Entdeckungstouren im Reiseland Usbekistan beginnen meist in der Hauptstadt

Wer in den mittelalterlichen Orient eintauchen will, hat mit dem Besuch von Usbekistan eine gute Wahl getroffen. Das islamisch geprägte Land mit einer Bevölkerung von 35 Millionen mitten in Zentralasien kann eine Vielzahl von Moscheen und Mausoleen präsentieren und der Besucher kann sich auf die Spuren einer uralten Zivilisation begeben.

Bei rund 300 Sonnentagen gibt es unter blauem Himmel mit blauen Kuppeln der Basare und Moscheen und mit dem Blauton der usbekischen Architektur eine sehr lange Reisesaison. Zugleich ist es ein spannendes Erlebnis, in der mehr als 30 Jahre unabhängigen Republik Usbekistan noch Relikte einer Kolonialisierung des Zaren-Russlands und der mehr als 70-jährigen Existenz als Sowjetrepublik zu entdecken.

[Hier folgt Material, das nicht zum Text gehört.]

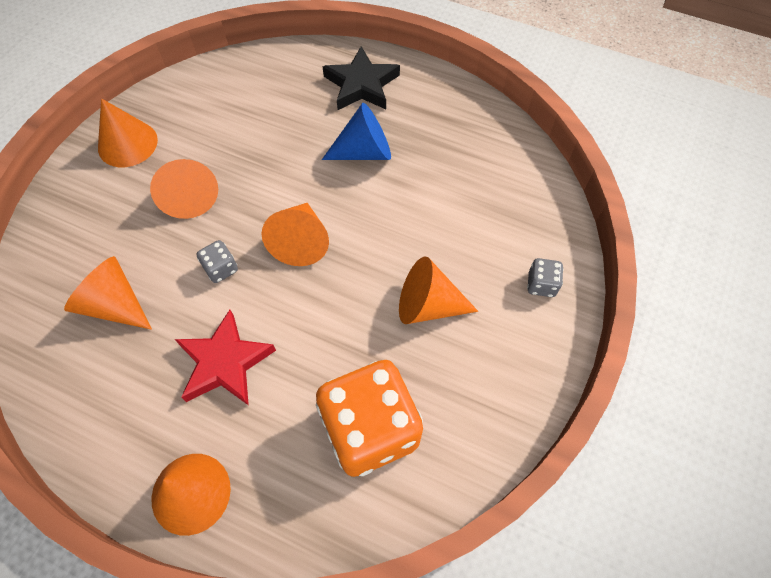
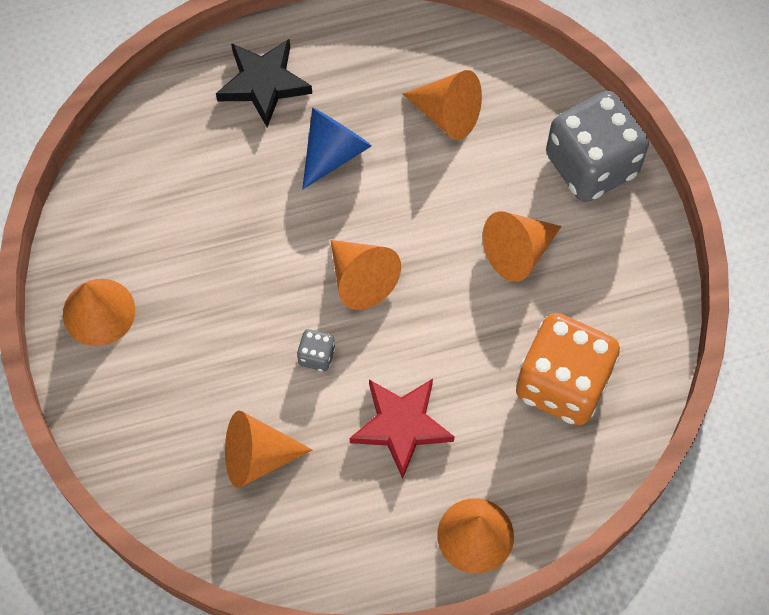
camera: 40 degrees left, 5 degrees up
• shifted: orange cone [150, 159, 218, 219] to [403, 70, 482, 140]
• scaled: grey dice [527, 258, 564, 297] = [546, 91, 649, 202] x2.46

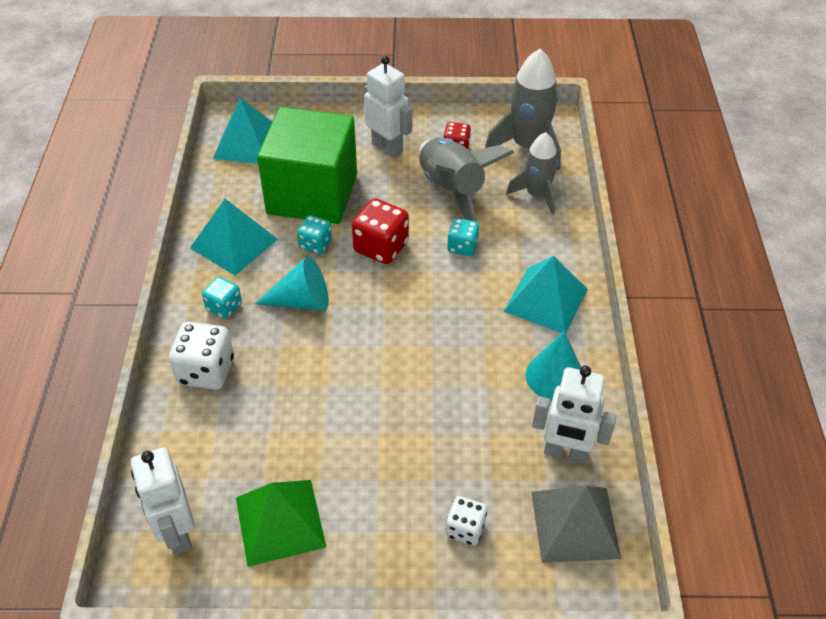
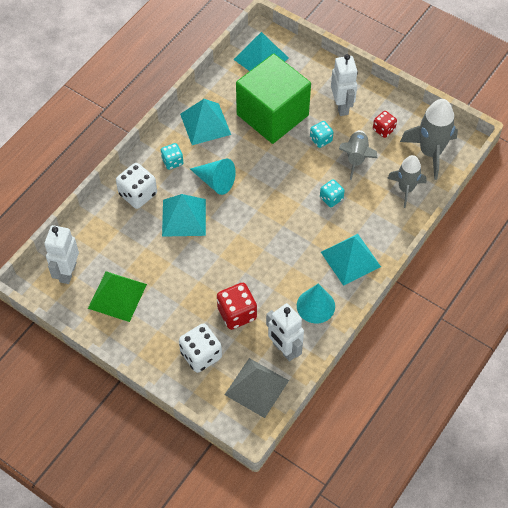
camera: 35 degrees right, 10 degrees up
• shifted: turquoise dice [297, 215, 332, 254] to [310, 121, 333, 148]
• shifted: red dice [352, 198, 409, 264] to [217, 283, 257, 330]
• scaled: grey rocket [419, 138, 514, 222] = [339, 130, 377, 180] x0.66
• scaled: white dice [446, 496, 487, 546] = [179, 323, 222, 373] x1.64
• new: turquoise pyramid [162, 194, 206, 237]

Melange aus Mittelalter und Moderne

​Ein hervorragender Platz dafür ist die Hauptstadt Taschkent mit heute annähernd vier Millionen Einwohnern. Unmittelbar gelegen an der Handelsroute der Seidenstraße galt die Stadt in ihrer mehr als 2000-jährigen Geschichte immer als ein gewichtiger Handelsplatz. Hier ist diese Melange aus Denkmälern des Mittelalters mit islamischer Prägung, aus Moderne mit Hochhäusern chinesischer Bauunternehmen und der Tradition von neoklassizistischer Sowjet-Architektur eindrucksvoll zu erkennen.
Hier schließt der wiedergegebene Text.